‘Xavier Nielson’ (2006) by Eva and Franco Mattes (0100101110101101.ORG)
Digital print on canvas – 36 x 48 inches
To begin my intervention into the sucking of his art, I thought I’d give a few lines on a special bit of art that I happened upon on a trip through the wires a few months ago.
The perpetrators: 0100101110101101.org (or known analogically as Eva and Franco Mattes)
The happening: 13 Most Beautiful Avatars (http://0100101110101101.org/home/portraits/thirteen.html)

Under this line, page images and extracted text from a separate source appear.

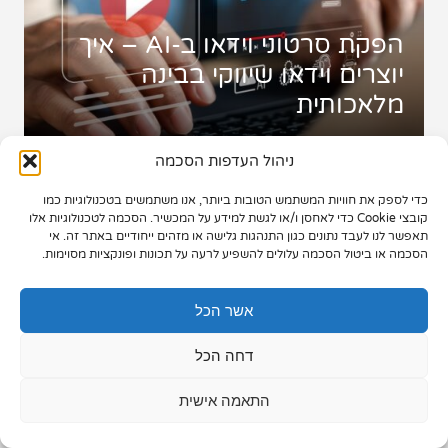
תיק עבודות
הפקת סרטוני וידאו ב-AI – איך
יוצרים וידאו שיווקי בבינה
צור קשר
מלאכותית
ניהול העדפות הסכמה
כדי לספק את חוויות המשתמש הטובות ביותר, אנו משתמשים בטכנולוגיות כמו
073-7028000
קובצי Cookie כדי לאחסן ו/או לגשת למידע על המכשיר. הסכמה לטכנולוגיות אלו
תאפשר לנו לעבד נתונים כגון התנהגות גלישה או מזהים ייחודיים באתר זה. אי
הפלד 7, חולון
הסכמה או ביטול הסכמה עלולים להשפיע לרעה על תכונות ופונקציות מסוימות.
info@extra.co.il
אשר הכל
דחה הכל
התאמה אישית
פרסום ביוטיוב - איך זה עובד ואיך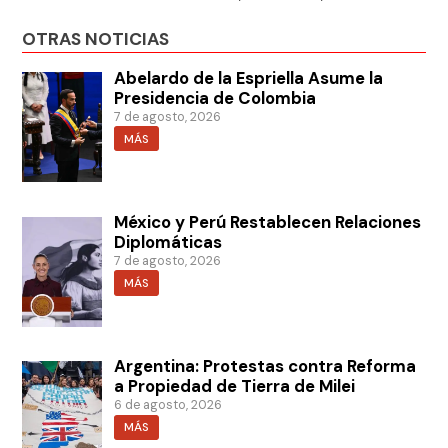
OTRAS NOTICIAS
Abelardo de la Espriella Asume la
Presidencia de Colombia
7 de agosto, 2026
MÁS
México y Perú Restablecen Relaciones
Diplomáticas
7 de agosto, 2026
MÁS
Argentina: Protestas contra Reforma
a Propiedad de Tierra de Milei
6 de agosto, 2026
MÁS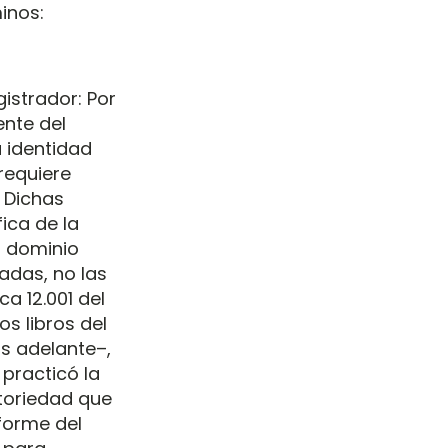
inos:
istrador: Por
ente del
a identidad
requiere
. Dichas
ica de la
l dominio
ladas, no las
a 12.001 del
s libros del
s adelante–,
 practicó la
otoriedad que
nforme del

As a step into the world of digital portraiture and a celebration of the beauties of digital self-recreation, 0100101110101101.org’s effort to trawl through the landscapes and cityscapes of digial lifeworlds for beautifully anthropomorphic avatars sees the beginning of more public acceptance of the beauty of the self expressed through keystrokes and mouse clicks. Although it would have been more daring to not qualify the works as avatars – and to merely be portraits (as they done with more recent work), the collection of portrait digigraphy challenges traditional notions of human beauty. What separates the pixel and the powderpuff – and where is the self located in a tension between analog and digital beauty? Seeing these images brought to mind the work of Steve McCurry (National Geographic) and his famous ‘Portraits’ volume – found on many a coffeetable worldwide (http://www.musarium.com/portraits/index.html). Not to undermine the effort and lifetime devotion to travelling the world to document the beauty of the analog human form which McCurry undertook, but more to celebrate a devotion to both expressing and documenting dynamic human mediations throughout the world – whether ‘real’ or ‘cyber’ – if such a distinction can even be made.
But to avoid a digression into the intellectal politics of media theory and human biological/analogical essentialism… have a click through 0100101110101101.org if you’ve a parsec or two to spare.